Палами сидела на подоконнике и выводила пальцем, на запотевшем стекле, буквы. Просто слова… В этот день она немного поругалась с Люцифером.
— Палами? — Послышался шепот за спиной демоницы.
— Что? — вопросительно поинтересовалась она, продолжая рисовать.
— Ты помнишь?
Пройс грустно улыбнулась и произнесла:
— Помню, Люцифер.
Дьявол подошел к девушке, взял ее подбородок двумя пальцами и повернул в свою сторону.
— Можно я попробую?
— Ты как ребёнок, Люцифер. Попробуешь порисовать?
— А я и есть ребёнок, — с ещё большей улыбкой ответил он и нежно взглянул на демоницу. — Нет, просто попробую…
Она улыбнулась. Люцифер потянулся к ней, нежно коснулся ее губ своими. Она слезла с подоконника и полностью расслабилась, доверившись ему…
— Я тебя люблю, — осторожно прошептал Люцифер сквозь поцелуй.
— Я знаю, Люцифер. — Девушка отстранилась на секунду, взглянула в его голубые глаза и рассмеялась.
— А теперь я порисую с тобой на стекле, — весело проговорил Светоносный, нарисовав пальцем на стекле вилы.

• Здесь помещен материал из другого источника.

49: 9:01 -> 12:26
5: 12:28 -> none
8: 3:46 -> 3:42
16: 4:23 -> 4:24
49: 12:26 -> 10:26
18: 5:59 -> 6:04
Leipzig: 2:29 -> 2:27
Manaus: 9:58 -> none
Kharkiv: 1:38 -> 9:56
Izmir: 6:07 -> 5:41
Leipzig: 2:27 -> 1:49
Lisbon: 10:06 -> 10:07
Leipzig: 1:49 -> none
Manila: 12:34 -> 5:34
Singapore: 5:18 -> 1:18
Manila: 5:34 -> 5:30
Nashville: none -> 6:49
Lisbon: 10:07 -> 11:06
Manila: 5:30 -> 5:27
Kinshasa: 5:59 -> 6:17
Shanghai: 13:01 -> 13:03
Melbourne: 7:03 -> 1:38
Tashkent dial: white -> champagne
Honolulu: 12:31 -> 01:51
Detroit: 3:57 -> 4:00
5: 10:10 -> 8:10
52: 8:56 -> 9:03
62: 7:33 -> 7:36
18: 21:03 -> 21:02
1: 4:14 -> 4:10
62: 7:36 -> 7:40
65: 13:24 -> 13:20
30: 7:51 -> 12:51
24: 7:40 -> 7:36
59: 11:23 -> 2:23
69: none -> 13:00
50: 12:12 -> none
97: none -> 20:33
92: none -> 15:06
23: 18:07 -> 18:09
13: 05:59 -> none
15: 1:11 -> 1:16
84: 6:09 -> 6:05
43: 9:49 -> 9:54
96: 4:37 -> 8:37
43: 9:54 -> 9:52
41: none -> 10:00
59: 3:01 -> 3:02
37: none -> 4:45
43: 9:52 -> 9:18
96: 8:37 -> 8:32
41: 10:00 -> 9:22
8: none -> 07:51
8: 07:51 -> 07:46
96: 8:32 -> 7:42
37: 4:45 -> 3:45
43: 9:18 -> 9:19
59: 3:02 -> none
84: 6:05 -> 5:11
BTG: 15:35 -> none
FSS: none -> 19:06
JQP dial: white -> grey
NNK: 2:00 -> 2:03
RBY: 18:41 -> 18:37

Палами взглянула на рисунок любимого и засияла от счастья.
Недавно стоило протянуть к любимому руку, и он через мгновенье обнимает тебя, а сейчас его образ пропадает на моих глазах. Когда он касался меня, даже мимолетно и случайно, по моему телу пробегал разряд тока. Он заставлял меня улыбаться и радоваться пустякам. А его голубые глаза настолько пронзительны, что мое сердце трепетало, когда он смотрел на меня.
Взглянув на погоду за окном, я осознала, что она под стать моему отвратному настроению. Сильный ветер вырывает с корнями деревья, так же, как Михаил оторвал меня от любимого, и мое сердце от адской боли разрывается на части.
Смахнув слезинку, я вспомнила, как Люцифер обнимал меня, так трепетно и осторожно, будто я испарюсь, или растаю в его объятиях. Как он меня целовал, нежно, с решительностью, с жадностью, будто меня у него отберут.
Я открыла окно. Парижский ветер проник в комнату, но я не почувствовала его. Мне было жарко. Мое лицо горело от слёз.
Совсем недавно я могла свободно бегать по траве за руку с Люцем, звонко смеяться, утопать в его объятьях, чувствовать его дыхание и сердцебиение, а теперь… Теперь все рухнуло и пропало, как сон… Как будто ничего и не было.
— Все сидишь? Может поешь?
По голосу я узнала, кто решил посетить мое заточение. Я даже не взглянула на Михаила.
— Что тебе надо? — холодно спросила я и начала снова вытирать слезы.
— Палами, не изводи себя! — нравоучительно начал Михаил и стал медленно приближаться ко мне. — Я тебе снова объясняю, что Люцифер должен умереть. Если он умрет, то не случится Апокалипсиса, и не будет катастрофических последствий. И человечество не пострадает.
— Да? Никто не пострадает? А как же Люцифер? Как же я? Я ведь люблю его, а ты у меня отбираешь мое счастье. — В порыве гнева я спрыгнула с подоконника и на пару шагов приблизилась к архистратигу. — В конце концов, Михаил. Твое сердце тоже страдает и рвется на части, от того что в скором времени ты причинишь боль самому дорогому тебе человеку!
После моих слов взгляд старшего архангела изменился. Он наполнился любовью и добротой, но после того как архистратиг медленно закрыл глаза, а потом их открыл, взгляд снова стал холодным и равнодушным.
— Таков приказ Отца, — ровно сказал Михаил, смотря в глаза. — Я выполню его, Палами.
Сердце больно сжалось, и я, не выдержав последних слов, в порыве злобы, схватила со столика раритетную вазу и швырнула ее в Михаила. Издав жалобный звон, ваза разлетелась на десятки осколков. Подняв взгляд туда, где стоял архангел, я заметила, что деверь исчез.